_What you have to do_: Edit the rows from the first line up to and including the line with "scientific name: Linum hudsonioides": write those lines out again with each "phylum" changed to "division" and nothing else altered.

_Available records_:
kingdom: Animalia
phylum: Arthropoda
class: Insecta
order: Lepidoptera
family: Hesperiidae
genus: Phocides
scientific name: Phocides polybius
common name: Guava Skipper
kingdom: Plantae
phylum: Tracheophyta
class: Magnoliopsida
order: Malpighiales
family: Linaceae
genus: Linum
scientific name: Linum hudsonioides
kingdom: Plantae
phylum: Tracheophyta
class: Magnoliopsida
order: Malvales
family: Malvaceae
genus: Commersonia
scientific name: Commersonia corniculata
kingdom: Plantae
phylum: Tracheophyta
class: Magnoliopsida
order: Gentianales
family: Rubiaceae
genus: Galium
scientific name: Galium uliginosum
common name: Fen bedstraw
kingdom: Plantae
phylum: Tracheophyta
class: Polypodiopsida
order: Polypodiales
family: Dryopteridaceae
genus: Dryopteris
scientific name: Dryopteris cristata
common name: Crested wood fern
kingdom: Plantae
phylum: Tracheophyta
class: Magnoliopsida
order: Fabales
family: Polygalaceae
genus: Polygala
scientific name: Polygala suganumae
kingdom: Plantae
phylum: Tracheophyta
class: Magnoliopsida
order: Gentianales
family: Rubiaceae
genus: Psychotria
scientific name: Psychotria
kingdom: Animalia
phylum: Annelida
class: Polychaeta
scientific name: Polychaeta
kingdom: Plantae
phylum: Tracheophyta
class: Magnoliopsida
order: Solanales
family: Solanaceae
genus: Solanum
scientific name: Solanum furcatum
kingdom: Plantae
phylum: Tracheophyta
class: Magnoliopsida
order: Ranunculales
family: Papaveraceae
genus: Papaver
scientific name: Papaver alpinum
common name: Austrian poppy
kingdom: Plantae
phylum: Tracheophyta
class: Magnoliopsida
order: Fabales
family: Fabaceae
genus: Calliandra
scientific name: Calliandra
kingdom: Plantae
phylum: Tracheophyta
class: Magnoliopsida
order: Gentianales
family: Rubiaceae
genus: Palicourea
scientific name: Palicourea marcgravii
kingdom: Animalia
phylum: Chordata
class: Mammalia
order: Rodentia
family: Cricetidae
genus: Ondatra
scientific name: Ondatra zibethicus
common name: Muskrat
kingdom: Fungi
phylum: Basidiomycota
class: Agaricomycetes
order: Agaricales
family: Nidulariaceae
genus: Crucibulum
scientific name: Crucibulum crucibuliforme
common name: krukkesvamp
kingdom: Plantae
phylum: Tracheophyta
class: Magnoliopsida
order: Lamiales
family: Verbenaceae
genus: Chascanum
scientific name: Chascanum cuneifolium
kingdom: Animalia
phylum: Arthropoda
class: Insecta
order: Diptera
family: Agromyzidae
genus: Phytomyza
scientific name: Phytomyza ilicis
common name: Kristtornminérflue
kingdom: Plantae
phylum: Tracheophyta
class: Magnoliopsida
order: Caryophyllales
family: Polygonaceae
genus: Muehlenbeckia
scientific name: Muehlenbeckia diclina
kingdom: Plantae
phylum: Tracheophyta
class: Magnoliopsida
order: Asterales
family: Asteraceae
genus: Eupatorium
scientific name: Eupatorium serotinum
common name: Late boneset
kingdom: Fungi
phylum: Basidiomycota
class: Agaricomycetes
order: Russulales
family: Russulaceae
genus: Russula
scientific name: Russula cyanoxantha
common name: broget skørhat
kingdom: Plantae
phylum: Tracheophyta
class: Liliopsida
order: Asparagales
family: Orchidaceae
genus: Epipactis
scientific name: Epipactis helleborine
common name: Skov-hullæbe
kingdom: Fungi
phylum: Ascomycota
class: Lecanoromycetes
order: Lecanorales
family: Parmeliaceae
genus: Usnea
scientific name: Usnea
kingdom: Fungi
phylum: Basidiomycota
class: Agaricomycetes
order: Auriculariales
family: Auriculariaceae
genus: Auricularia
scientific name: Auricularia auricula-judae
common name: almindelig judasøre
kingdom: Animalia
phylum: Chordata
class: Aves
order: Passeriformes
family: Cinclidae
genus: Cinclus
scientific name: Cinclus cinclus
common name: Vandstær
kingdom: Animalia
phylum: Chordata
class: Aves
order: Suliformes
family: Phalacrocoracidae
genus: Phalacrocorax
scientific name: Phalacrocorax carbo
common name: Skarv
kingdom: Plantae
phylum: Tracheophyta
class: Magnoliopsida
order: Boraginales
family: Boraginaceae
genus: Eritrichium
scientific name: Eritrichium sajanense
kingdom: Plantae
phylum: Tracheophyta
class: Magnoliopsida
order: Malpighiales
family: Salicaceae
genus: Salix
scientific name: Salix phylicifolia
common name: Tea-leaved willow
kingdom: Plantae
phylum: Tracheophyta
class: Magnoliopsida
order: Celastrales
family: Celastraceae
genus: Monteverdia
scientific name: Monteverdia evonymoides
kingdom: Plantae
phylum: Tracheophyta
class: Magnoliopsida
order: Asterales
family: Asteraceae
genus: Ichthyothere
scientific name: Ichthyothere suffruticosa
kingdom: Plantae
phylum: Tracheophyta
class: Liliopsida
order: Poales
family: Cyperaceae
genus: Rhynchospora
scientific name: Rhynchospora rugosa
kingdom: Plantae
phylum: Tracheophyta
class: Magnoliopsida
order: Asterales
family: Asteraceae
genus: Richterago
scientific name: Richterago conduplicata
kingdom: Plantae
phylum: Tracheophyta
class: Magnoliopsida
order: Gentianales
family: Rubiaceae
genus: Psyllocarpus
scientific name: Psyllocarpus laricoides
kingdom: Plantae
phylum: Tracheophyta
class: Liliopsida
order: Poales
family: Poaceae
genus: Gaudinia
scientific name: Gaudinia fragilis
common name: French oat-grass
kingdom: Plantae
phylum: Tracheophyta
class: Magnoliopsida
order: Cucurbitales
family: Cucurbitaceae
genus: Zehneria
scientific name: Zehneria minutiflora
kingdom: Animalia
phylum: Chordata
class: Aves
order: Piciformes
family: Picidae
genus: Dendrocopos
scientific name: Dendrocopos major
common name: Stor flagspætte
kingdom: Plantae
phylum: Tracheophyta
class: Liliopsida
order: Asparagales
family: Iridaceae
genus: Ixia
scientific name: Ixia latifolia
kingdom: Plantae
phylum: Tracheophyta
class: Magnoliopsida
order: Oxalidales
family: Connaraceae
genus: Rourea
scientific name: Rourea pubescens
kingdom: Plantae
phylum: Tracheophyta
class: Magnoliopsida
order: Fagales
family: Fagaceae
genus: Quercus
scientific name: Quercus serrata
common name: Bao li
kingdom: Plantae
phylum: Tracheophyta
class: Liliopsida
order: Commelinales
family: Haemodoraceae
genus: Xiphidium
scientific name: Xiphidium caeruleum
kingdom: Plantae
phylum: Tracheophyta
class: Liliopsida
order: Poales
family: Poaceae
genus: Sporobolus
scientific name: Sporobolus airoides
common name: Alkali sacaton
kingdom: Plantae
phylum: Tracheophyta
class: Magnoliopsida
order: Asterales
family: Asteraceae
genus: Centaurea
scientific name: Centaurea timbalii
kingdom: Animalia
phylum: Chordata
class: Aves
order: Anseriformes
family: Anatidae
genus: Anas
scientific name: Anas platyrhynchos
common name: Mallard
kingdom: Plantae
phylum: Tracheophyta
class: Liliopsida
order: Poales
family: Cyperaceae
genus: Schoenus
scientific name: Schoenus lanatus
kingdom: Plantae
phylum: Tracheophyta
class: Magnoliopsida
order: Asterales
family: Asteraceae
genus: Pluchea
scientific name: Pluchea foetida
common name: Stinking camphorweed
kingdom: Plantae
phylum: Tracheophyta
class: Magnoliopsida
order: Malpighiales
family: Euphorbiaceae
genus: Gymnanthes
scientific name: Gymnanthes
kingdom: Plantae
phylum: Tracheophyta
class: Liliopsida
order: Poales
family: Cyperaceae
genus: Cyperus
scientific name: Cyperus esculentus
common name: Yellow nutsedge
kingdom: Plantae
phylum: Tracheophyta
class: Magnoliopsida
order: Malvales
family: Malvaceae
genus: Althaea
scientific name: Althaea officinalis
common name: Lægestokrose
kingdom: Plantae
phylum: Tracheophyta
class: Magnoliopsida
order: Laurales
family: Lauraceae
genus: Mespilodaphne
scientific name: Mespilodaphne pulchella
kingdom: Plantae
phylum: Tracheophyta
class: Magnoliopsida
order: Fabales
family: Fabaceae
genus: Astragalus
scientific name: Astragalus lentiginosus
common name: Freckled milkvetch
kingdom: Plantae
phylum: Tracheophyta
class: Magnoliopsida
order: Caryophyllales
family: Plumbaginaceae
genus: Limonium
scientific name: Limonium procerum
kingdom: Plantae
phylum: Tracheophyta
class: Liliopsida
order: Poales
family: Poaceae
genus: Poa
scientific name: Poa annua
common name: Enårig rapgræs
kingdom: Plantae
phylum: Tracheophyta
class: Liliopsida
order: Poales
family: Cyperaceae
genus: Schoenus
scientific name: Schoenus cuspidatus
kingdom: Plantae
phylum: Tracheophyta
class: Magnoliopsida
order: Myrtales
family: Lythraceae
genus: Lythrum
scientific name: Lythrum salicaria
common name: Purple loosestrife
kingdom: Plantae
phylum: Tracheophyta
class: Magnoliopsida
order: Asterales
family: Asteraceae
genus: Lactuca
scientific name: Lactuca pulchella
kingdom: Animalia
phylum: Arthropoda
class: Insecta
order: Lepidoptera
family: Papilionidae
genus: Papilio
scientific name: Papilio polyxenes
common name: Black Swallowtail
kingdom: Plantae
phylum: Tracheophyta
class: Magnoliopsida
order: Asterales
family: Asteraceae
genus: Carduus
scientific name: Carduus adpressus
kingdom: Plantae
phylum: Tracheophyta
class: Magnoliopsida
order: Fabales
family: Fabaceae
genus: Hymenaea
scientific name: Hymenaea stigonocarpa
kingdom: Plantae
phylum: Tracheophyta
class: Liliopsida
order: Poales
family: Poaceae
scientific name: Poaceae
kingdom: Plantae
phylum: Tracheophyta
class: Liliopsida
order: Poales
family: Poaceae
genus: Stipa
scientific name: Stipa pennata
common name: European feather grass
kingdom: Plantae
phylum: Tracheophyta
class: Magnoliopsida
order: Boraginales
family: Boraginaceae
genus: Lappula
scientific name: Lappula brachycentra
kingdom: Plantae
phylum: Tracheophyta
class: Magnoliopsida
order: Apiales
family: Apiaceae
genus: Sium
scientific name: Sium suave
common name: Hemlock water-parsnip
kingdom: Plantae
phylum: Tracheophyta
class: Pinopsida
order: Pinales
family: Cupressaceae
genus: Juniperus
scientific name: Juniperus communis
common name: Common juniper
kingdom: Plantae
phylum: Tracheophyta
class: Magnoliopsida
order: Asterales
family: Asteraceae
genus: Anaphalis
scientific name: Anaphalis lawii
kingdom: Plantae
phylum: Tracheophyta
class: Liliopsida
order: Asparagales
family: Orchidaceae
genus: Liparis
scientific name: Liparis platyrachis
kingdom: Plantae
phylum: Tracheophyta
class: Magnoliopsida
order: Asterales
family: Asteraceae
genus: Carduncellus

_The answer_:
kingdom: Animalia
division: Arthropoda
class: Insecta
order: Lepidoptera
family: Hesperiidae
genus: Phocides
scientific name: Phocides polybius
common name: Guava Skipper
kingdom: Plantae
division: Tracheophyta
class: Magnoliopsida
order: Malpighiales
family: Linaceae
genus: Linum
scientific name: Linum hudsonioides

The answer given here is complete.